L'homme superficiel qui ne connaît pas la vérité s'exprime en termes élevés, généraux et vagues. Il discourt sur les Allemands, se lamente sur le Mal, et en mettant les choses au mieux, le lecteur ne sait jamais ce qu'il doit faire. Doit-il décider de n'être plus Allemand ? L'enfer disparaîtra-t-il si lui au moins est un juste ? Les discours sur la barbarie qui vient de la barbarie sont de la même espèce. Si la barbarie vient de la barbarie, elle cesse avec la moralité, qui vient de la culture et de l'éducation. Tout cela dit en termes très généraux, et non en vue des conséquences à en tirer pour l'action ; un discours qui au fond ne s'adresse à personne.

De telles considérations ne montrent que quelques maillons dans l'enchaînement des causes et ne présentent que certaines forces motrices, et comme des forces impossibles à contrôler, à dominer. De telles considérations renferment une grande obscurité, qui dissimule les forces d'où sortent les catastrophes. Un peu de lumière, et on verra apparaître des hommes comme causes des catastrophes ! Car nous vivons en un temps ou le destin de l'homme est l'homme lui-même.

Le fascisme n'est pas une calamité naturelle qui pourrait se comprendre à partir d'une autre nature, la nature humaine. Or, il y a des descriptions de calamités naturelles qui sont dignes de l'homme, parce qu'elles font appel à ses vertus combatives.

Mode d'emploi: Traduisez en anglais cette phrase du texte à analyser : « Le fascisme n'est pas une calamité naturelle qui pourrait se comprendre à partir d'une autre nature, la nature humaine. »

Extraits des entrées:
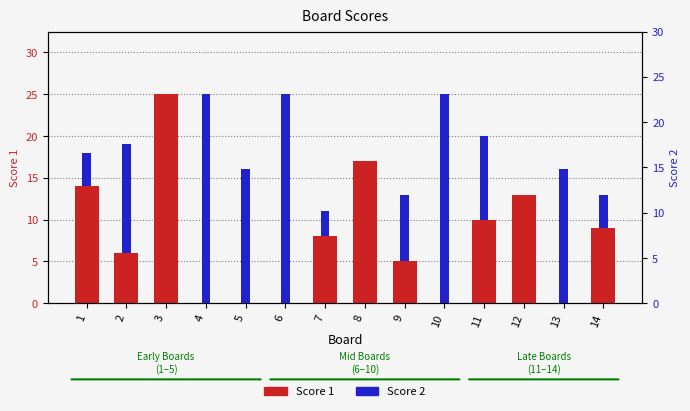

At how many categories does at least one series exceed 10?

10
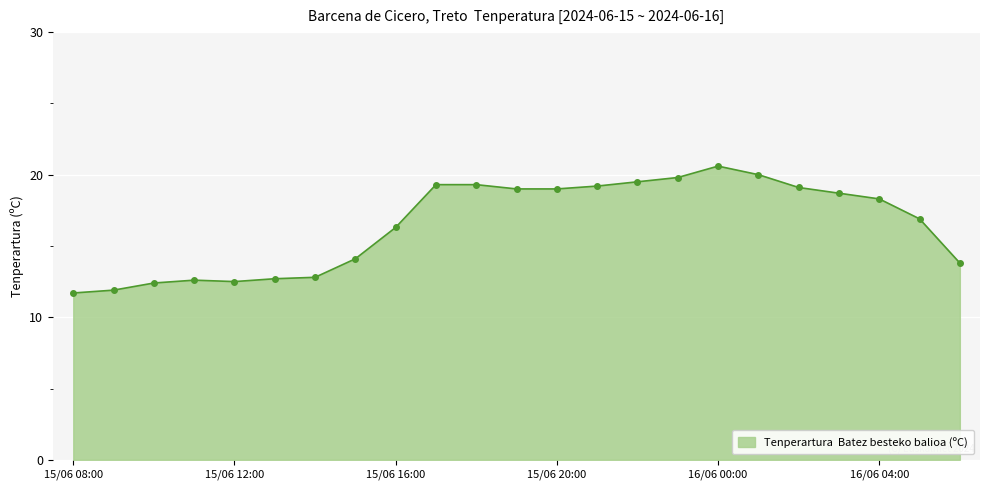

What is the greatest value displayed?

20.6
==
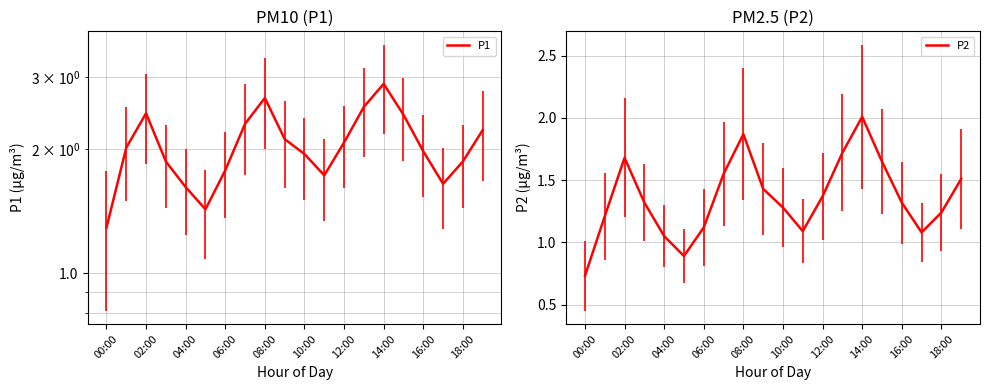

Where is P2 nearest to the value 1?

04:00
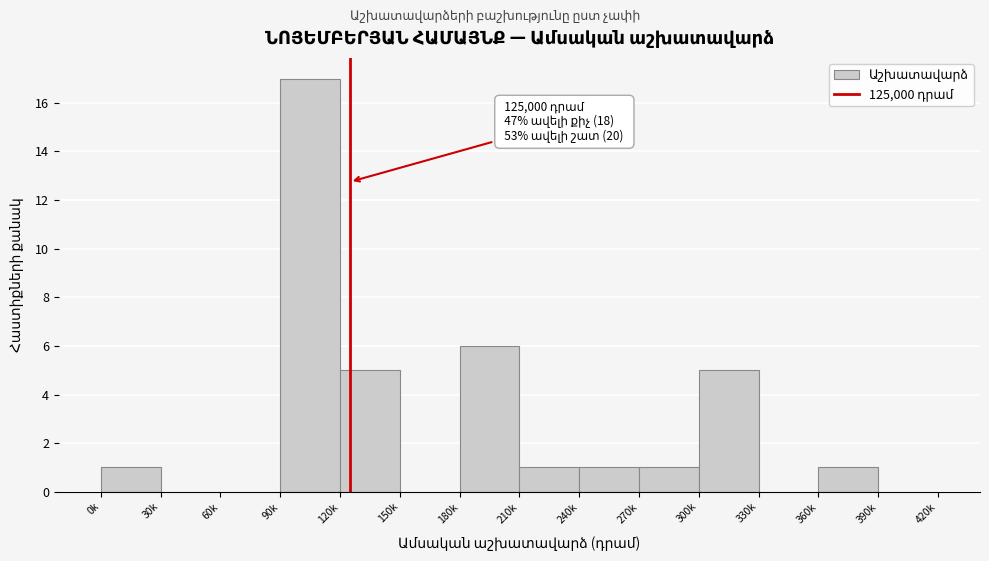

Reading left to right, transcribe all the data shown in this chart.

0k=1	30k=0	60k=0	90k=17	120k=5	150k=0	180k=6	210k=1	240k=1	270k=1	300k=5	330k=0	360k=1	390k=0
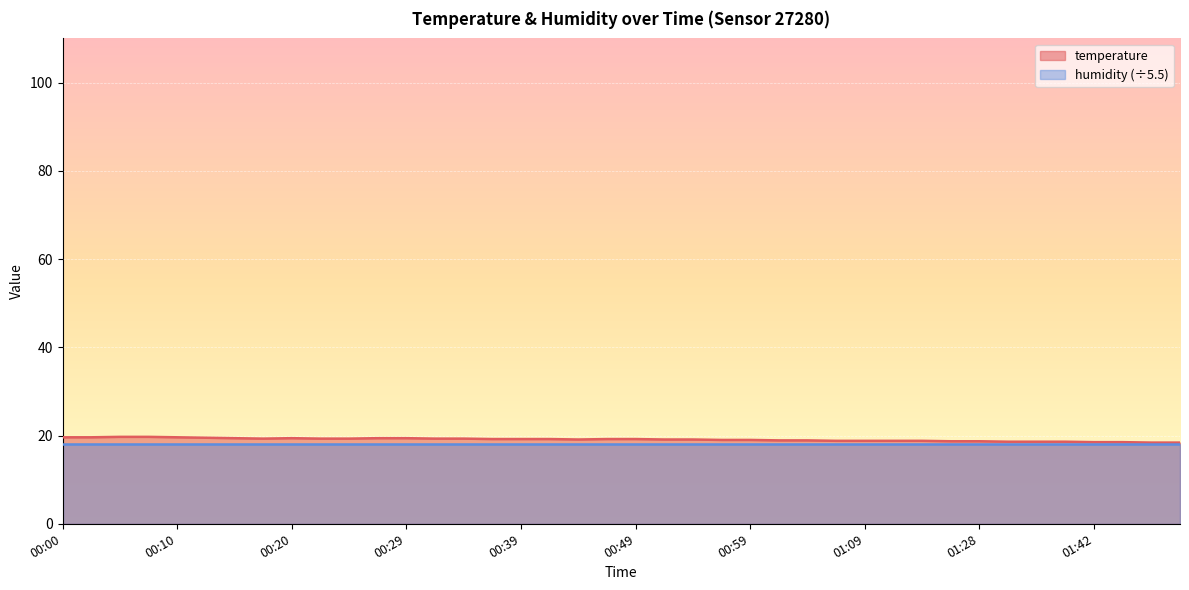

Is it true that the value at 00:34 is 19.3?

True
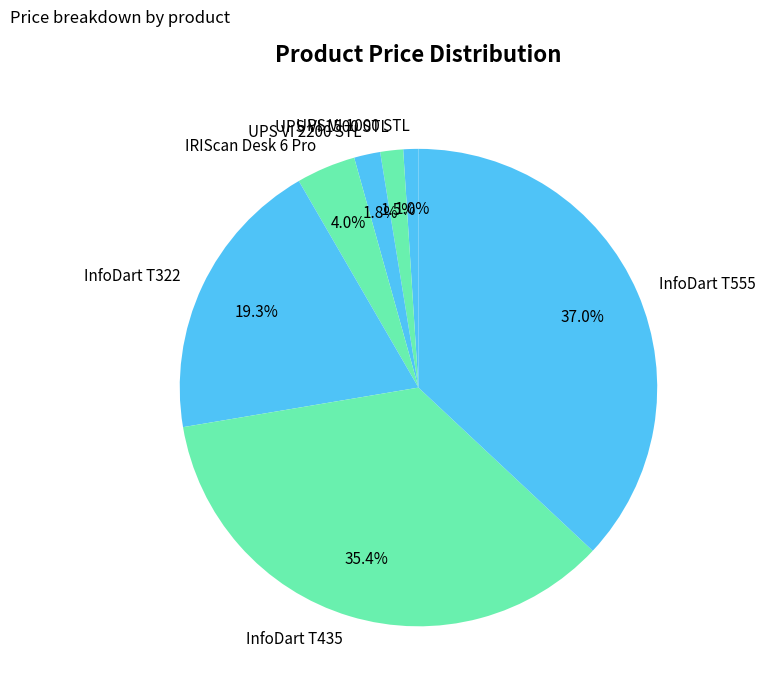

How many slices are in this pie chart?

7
...
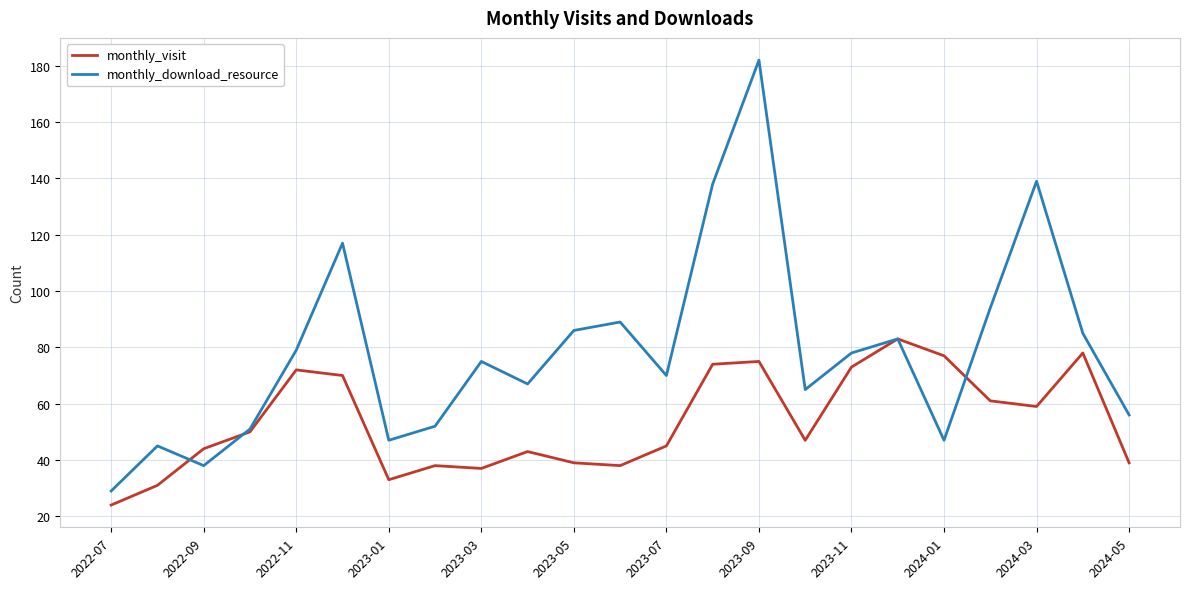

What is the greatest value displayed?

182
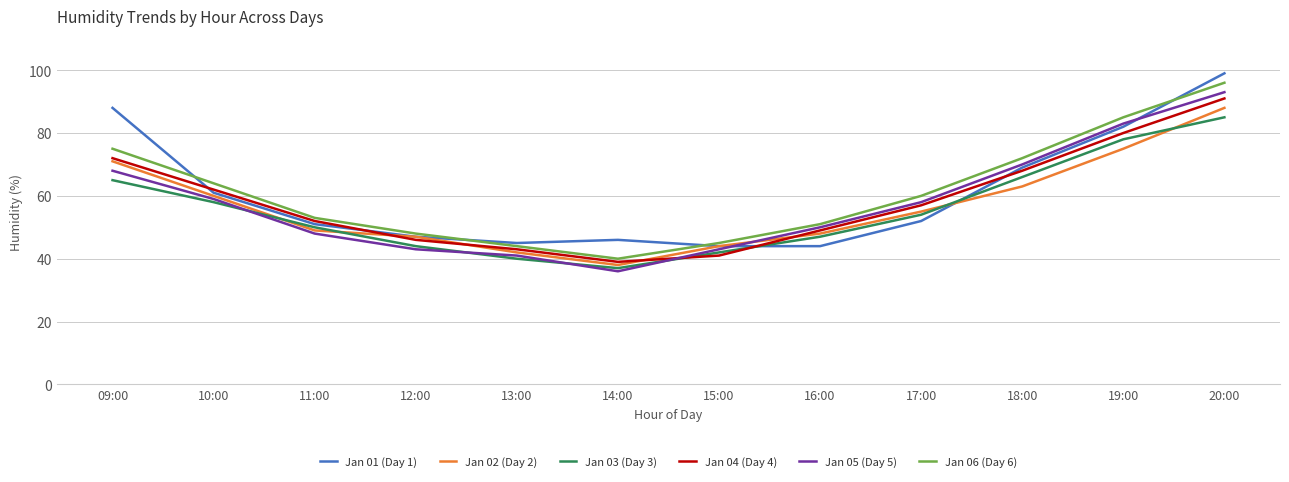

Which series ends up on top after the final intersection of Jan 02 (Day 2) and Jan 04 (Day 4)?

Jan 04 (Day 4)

Résultat de l'exercice: Fascism is not a natural calamity that could be understood on the basis of another nature, human nature.